Los pasajes del Diario en que la adolescente habla con franqueza sobre su propia pasión amorosa teñida de un erotismo continuamente frustrado, son sorprendentes. También resulta insólito, para la época, su determinación de ser independiente y libre, y convertirse en escritora al finalizar la guerra. A la imaginaria Kitty le confía: “Sabes que mi deseo más ardiente es volverme algún día en periodista y, más adelante, escritora célebre. Después de la guerra quiero, en todo caso, publicar un libro que se titulará “El Anexo”.
El desenlace
La temprana formación intelectual de Ana, marcada por la influencia de padres liberales, judíos laicos, permitió a la joven lanzar una mirada crítica sobre las creencias ajenas y las propias, y sobre el caracter a la vez generoso y también individualista del pueblo holandés que la acogía.
La joven cultivó metódicamente el escepticismo, desconfiando de las apariencias y las buenas intenciones susceptibles de volverse con el tiempo decepciones, sin abandonar su espíritu juguetón de adolescente muy avispada, proclive a la provocación y a la actitud desafiante.

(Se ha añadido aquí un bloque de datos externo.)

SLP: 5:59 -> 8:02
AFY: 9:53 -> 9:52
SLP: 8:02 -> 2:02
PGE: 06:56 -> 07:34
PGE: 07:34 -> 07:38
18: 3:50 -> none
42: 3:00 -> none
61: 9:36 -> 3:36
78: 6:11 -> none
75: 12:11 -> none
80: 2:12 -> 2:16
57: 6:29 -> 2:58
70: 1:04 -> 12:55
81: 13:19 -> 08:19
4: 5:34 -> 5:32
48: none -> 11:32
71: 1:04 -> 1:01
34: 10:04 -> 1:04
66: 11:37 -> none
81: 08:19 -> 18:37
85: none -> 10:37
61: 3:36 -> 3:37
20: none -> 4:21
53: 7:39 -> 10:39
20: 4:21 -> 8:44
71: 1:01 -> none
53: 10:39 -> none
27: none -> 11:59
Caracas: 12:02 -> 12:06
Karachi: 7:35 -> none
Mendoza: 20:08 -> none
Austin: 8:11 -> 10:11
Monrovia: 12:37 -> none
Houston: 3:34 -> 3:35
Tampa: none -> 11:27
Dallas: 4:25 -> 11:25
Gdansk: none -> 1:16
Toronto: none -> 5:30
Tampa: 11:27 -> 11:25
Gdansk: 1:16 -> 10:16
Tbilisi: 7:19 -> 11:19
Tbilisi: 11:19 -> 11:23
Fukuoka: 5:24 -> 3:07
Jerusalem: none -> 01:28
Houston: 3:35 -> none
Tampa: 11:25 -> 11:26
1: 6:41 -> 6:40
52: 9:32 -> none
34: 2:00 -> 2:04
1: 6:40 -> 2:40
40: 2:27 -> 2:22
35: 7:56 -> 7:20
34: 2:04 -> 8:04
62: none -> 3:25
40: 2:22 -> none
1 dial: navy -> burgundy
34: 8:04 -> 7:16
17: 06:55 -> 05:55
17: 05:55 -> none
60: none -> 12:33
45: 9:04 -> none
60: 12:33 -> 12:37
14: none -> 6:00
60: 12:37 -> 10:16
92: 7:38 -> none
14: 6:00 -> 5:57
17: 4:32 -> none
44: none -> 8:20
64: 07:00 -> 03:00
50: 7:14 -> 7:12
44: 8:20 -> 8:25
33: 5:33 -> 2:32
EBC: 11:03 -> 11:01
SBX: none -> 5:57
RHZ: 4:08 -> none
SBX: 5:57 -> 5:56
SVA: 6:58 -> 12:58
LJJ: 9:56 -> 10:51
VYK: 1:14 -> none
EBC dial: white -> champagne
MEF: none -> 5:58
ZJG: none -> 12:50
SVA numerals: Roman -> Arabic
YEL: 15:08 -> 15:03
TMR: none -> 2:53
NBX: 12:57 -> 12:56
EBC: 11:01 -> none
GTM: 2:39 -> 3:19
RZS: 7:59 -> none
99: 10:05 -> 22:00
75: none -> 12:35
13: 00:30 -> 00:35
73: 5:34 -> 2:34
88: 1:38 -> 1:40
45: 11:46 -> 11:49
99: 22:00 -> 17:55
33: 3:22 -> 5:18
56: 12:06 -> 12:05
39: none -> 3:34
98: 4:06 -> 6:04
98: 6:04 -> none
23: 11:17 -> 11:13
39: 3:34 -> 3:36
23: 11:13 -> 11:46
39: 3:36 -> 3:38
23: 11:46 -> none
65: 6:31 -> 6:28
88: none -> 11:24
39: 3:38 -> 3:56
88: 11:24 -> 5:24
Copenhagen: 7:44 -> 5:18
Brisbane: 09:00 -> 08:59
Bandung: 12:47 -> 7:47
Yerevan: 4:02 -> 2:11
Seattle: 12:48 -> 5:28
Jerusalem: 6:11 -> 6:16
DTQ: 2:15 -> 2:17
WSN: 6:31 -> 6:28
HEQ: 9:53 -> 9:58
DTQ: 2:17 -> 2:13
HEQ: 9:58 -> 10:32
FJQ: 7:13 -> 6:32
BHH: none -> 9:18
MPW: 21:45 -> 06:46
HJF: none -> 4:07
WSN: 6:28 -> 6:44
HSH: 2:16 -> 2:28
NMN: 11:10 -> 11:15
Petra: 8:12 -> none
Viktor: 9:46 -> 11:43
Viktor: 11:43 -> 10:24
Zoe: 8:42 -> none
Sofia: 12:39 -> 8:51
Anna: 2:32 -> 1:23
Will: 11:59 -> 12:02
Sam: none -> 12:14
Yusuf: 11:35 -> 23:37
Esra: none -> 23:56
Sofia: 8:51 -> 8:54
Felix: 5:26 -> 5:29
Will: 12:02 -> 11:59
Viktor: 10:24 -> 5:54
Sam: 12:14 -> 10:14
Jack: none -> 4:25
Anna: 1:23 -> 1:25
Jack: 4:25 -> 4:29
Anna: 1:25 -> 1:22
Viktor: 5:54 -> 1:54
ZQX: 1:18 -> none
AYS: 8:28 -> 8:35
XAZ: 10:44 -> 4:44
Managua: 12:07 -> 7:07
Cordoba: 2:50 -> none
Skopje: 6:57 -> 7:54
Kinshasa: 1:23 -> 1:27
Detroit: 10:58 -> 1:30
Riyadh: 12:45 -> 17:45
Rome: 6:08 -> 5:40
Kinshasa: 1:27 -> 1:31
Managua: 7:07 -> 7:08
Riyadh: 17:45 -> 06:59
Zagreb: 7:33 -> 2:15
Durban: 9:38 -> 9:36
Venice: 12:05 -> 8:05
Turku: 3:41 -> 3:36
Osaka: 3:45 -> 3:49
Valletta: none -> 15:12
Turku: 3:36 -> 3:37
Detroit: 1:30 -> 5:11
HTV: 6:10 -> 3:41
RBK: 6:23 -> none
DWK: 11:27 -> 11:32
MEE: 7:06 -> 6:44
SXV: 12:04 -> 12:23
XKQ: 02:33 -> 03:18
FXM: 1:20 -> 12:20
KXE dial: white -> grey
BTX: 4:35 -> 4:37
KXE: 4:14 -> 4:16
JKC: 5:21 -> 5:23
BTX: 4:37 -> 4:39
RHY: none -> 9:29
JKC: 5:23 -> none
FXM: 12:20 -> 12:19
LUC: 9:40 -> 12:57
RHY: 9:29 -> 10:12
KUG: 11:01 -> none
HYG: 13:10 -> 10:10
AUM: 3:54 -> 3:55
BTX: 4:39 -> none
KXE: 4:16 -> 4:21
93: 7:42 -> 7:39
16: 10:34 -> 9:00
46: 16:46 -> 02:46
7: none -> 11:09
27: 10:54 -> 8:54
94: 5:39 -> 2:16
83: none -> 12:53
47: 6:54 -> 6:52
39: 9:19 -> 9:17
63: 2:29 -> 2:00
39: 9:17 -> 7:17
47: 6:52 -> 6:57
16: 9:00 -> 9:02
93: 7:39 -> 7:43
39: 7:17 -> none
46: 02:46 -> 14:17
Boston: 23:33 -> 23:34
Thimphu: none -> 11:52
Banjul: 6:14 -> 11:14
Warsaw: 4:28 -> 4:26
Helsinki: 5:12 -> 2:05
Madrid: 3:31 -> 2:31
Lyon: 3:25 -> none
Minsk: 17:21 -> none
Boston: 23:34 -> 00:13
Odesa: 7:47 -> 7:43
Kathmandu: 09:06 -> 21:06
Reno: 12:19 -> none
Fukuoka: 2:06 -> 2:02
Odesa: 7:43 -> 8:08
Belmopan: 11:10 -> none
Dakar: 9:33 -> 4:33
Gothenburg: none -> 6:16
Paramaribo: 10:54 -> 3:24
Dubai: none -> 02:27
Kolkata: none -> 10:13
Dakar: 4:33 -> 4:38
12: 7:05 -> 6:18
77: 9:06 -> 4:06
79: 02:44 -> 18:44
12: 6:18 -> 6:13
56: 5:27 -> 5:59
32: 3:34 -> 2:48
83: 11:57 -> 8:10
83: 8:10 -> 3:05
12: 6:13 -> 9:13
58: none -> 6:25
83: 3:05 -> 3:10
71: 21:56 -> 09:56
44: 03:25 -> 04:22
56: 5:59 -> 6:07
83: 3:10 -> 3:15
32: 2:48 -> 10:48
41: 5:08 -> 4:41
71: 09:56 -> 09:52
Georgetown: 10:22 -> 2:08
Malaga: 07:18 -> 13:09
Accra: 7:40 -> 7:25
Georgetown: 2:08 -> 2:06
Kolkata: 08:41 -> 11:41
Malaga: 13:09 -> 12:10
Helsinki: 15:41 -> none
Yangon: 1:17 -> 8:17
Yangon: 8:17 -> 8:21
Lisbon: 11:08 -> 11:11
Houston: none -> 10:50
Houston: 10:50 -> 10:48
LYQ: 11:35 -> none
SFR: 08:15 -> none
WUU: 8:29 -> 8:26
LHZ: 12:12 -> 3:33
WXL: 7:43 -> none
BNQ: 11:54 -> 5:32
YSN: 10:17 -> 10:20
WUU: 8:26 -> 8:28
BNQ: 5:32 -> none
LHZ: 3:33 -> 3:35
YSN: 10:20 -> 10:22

Cabe sólo imaginar la notable carrera literaria que habría podido tener esta existencia que resultó trágicamente truncada. En junio de 1944, la familia Frank fue denunciada por un agente colaborador de los nazis, arrestada junto con la familia Van Pels, y conducidos todos a diversos campos de concentración. Según se sabe, Ana Frank murió, víctima del tifus, en marzo de 1945, seis meses antes del final de la guerra.